The idea is that each parameter that involves a single, elided lifetime will be
understood to *bind* a lifetime using that parameter's name.

Earlier iterations of this RFC combined these "backreferences" with the rest of
the proposal, but this was deemed too confusing and error-prone, and in
particular harmed readability by requiring you to scan both lifetime mentions
*and* parameter names.

We could consider *only* allowing "backreferences" (i.e. references to argument
names), and otherwise keeping binding as-is. However, this has a few downsides:

- It doesn't help with `impl` headers
- It doesn't entirely eliminate the need for lifetimes in generics lists for
`fn` definitions, meaning that there's still *another* step of learning to
reach fully expressive lifetimes.
- As @rpjohnst [argued](https://github.com/rust-lang/rfcs/pull/2115#issuecomment-324147717),
backreferences can end up reinforcing an importantly-wrong mental model, namely
that you're borrowing from an argument, rather than from its (already-borrowed)
contents. By contrast, requiring you to write the lifetime reinforces the opposite
idea: that borrowing has already occurred, and that what you're tying together is
that existing lifetime.
- On a similar note, using backreferences to tie multiple arguments together is
often nonsensical, since there's no sense in which one argument is the "primary
definer" of the lifetime.

## Alternatives

We could consider using this as an opportunity to eliminate `'` altogether, by
tying these improvements to a new way of providing lifetimes, e.g. `&ref(x) T`.

The [internals thread] on this topic covers a wide array of syntactic options
for leaving off a struct lifetime (which is `'_` in this RFC), including: `_`,
`&`, `ref`. The choice of `'_` was driven by two factors: it's short, and it's
self-explanatory, given our use of wildcards elsewhere.

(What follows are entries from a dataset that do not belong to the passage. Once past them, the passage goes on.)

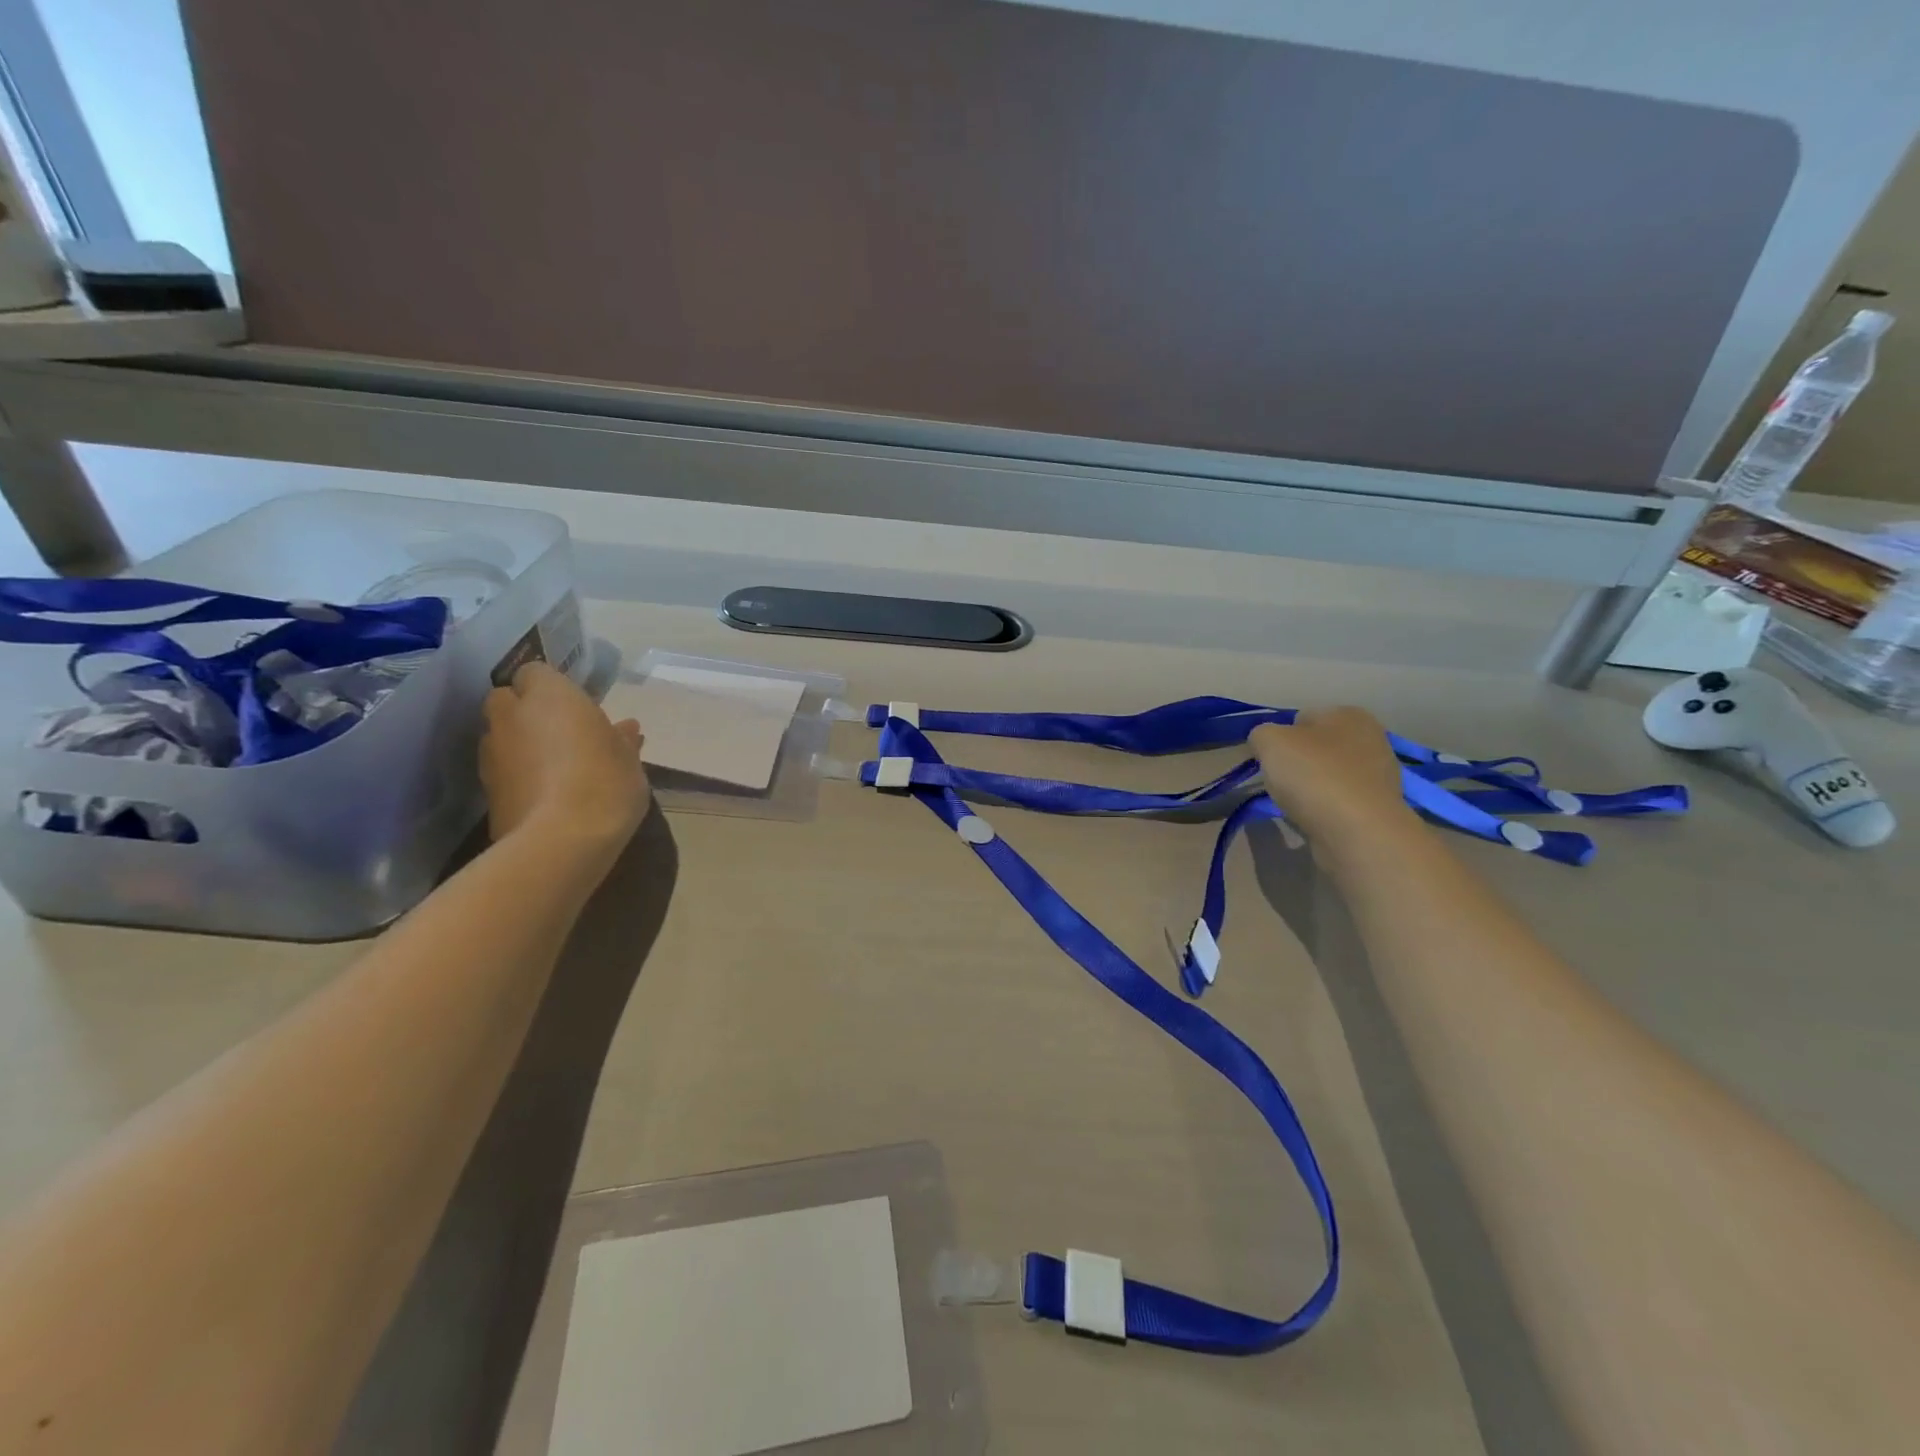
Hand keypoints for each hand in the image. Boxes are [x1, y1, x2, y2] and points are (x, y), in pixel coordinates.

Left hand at [479, 661, 649, 853]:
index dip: (553, 687)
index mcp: (550, 695)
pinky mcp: (485, 789)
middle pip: (507, 700)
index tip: (577, 707)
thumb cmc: (606, 781)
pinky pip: (502, 769)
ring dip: (520, 743)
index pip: (536, 671)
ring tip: (555, 767)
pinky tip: (546, 793)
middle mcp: (511, 715)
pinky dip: (517, 774)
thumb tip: (625, 729)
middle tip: (561, 733)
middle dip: (527, 711)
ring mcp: (492, 752)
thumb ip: (621, 738)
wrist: (562, 840)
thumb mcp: (629, 757)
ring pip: (501, 735)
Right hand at [1248, 707, 1416, 847]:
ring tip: (1298, 805)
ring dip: (1311, 787)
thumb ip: (1262, 734)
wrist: (1358, 831)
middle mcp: (1371, 738)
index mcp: (1348, 714)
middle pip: (1316, 747)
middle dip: (1297, 763)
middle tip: (1282, 782)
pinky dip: (1325, 808)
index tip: (1270, 760)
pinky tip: (1317, 819)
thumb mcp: (1269, 741)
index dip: (1280, 738)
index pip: (1301, 718)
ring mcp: (1379, 774)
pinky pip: (1339, 801)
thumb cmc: (1313, 775)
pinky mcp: (1379, 807)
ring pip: (1328, 775)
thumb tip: (1268, 744)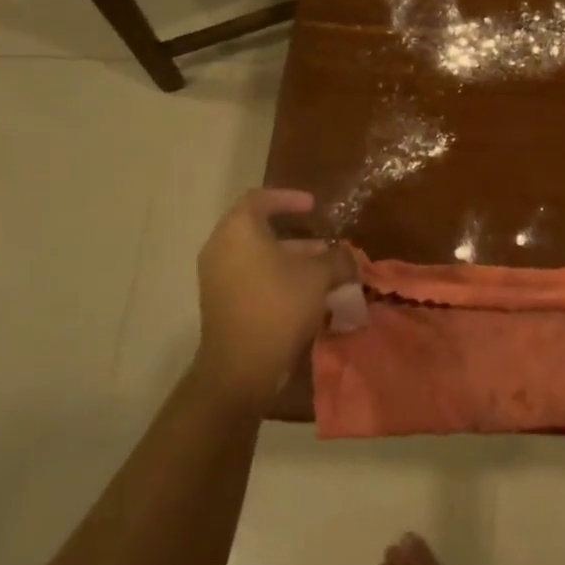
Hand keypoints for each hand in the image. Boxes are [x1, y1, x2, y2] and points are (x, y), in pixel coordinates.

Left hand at [194, 189, 361, 413]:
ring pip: (256, 256)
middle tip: (324, 245)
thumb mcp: (319, 276)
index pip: (260, 199)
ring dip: (289, 259)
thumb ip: (337, 258)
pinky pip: (250, 277)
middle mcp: (221, 248)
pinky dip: (275, 277)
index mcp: (239, 230)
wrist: (241, 366)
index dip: (288, 198)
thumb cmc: (280, 305)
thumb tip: (347, 255)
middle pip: (258, 229)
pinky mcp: (219, 302)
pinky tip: (304, 294)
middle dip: (295, 235)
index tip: (313, 206)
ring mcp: (216, 277)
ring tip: (322, 270)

On the other hand, the
syntax is pretty clunky.

[internals thread]: (https://internals.rust-lang.org/t/lang-team-minutes-elision-2-0/5182)

As mentioned above, we could consider alternatives to the case distinction in
lifetime variables, instead using something like `outer('a)` to refer to
lifetimes from an `impl` header.

# Unresolved questions
[unresolved]: #unresolved-questions

- How to treat examples like `fn f() -> &'a str { "static string" }`.